[Selected excerpt Boundary: Start]
The data explosion has brought about sharp increase in the storage capacity demand, and the diversified and complex applications pose the challenge to meet the fast-growing computation pressure and parallel access requests. The only solution is to upgrade ever more frequently. More and more enterprise managements get to feel the pressure of the great cost to upgrade IOE. More often than not, enterprises still suffer from the slow response and high workloads even if they've invested heavily. That is why these enterprises are determined to replace IOE.

Hadoop is one of the IOE solutions on which the enterprise management have pinned great hope.

It supports the cheap desktop hard disk as a replacement to high-end storage media of IOE.

Its HDFS file system can replace the disk cabinet of IOE, ensuring the secure data redundancy.

It supports the cheap PC to replace the high-end database server.

It is the open source software, not incurring any cost on additional CPUs, storage capacities, and user licenses.
[Selected excerpt Boundary: End]
▶ _Problem_:
Return, word for word, the stretch of the Hadoop text that runs from "The data explosion" up to and including "secure data redundancy.".
[Excerpted data Boundary: Start]
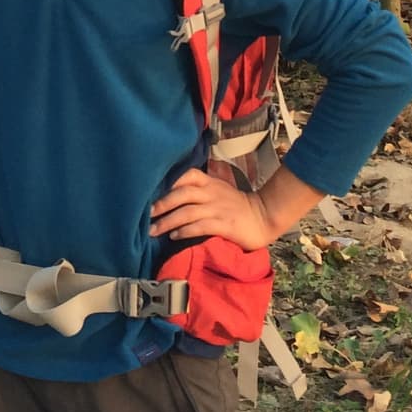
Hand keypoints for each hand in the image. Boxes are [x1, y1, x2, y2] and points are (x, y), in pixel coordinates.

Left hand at [149, 168, 275, 250]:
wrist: (265, 217)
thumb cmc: (238, 207)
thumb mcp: (220, 192)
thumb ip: (201, 193)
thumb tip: (172, 200)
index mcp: (211, 184)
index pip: (188, 175)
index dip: (170, 182)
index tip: (153, 193)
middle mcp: (212, 194)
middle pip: (182, 194)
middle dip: (162, 204)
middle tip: (146, 215)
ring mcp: (218, 209)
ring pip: (187, 212)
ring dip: (168, 221)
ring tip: (154, 230)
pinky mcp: (224, 225)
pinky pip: (200, 226)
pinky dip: (184, 231)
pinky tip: (174, 236)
[Excerpted data Boundary: End]
▶ _Exercise result_:
The data explosion has brought about sharp increase in the storage capacity demand, and the diversified and complex applications pose the challenge to meet the fast-growing computation pressure and parallel access requests. The only solution is to upgrade ever more frequently. More and more enterprise managements get to feel the pressure of the great cost to upgrade IOE. More often than not, enterprises still suffer from the slow response and high workloads even if they've invested heavily. That is why these enterprises are determined to replace IOE.

Hadoop is one of the IOE solutions on which the enterprise management have pinned great hope.

It supports the cheap desktop hard disk as a replacement to high-end storage media of IOE.

Its HDFS file system can replace the disk cabinet of IOE, ensuring the secure data redundancy.